▶ _WHAT YOU NEED TO DO_
Could you print each entry below verbatim while omitting the pictures?

▶ _THE DATA_
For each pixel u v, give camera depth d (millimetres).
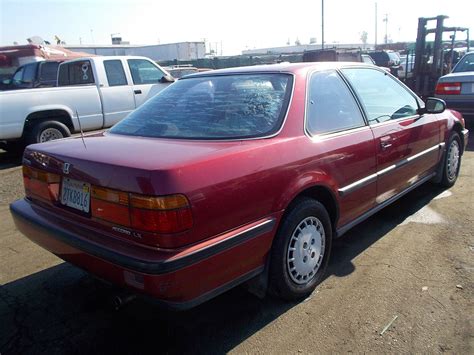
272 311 2887
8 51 14555
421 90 11828
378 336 2570
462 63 9047
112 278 2352
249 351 2512
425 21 11438
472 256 3475
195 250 2201
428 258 3484
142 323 2834
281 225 2744
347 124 3373
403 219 4332
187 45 40250
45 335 2738
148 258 2152
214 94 3240
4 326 2842
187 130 2891
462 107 7832
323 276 3285
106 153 2537
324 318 2775
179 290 2172
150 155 2412
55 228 2668
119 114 8797
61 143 3004
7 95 7328
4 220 4895
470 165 6164
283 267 2785
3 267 3695
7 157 8531
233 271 2439
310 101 3111
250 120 2873
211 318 2848
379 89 3979
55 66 10414
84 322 2865
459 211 4449
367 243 3832
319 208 2992
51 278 3479
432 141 4551
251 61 31391
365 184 3449
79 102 8164
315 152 2914
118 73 8852
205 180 2260
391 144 3740
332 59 16750
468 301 2867
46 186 2852
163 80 9523
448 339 2512
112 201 2309
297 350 2494
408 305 2855
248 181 2455
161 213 2125
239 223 2436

▶ _RESULT OF THIS EXERCISE_
For each pixel u v, give camera depth d (millimetres).
272 311 2887
8 51 14555
421 90 11828
378 336 2570
462 63 9047
112 278 2352
249 351 2512
425 21 11438
472 256 3475
195 250 2201
428 258 3484
142 323 2834
281 225 2744
347 124 3373
403 219 4332
187 45 40250
45 335 2738
148 258 2152
214 94 3240
4 326 2842
187 130 2891
462 107 7832
323 276 3285
106 153 2537
324 318 2775
179 290 2172
150 155 2412
55 228 2668
119 114 8797
61 143 3004
7 95 7328
4 220 4895
470 165 6164
283 267 2785
3 267 3695
7 157 8531
233 271 2439
310 101 3111
250 120 2873
211 318 2848
379 89 3979
55 66 10414
84 322 2865
459 211 4449
367 243 3832
319 208 2992
51 278 3479
432 141 4551
251 61 31391
365 184 3449
79 102 8164
315 152 2914
118 73 8852
205 180 2260
391 144 3740
332 59 16750
468 301 2867
46 186 2852
163 80 9523
448 339 2512
112 201 2309
297 350 2494
408 305 2855
248 181 2455
161 213 2125
239 223 2436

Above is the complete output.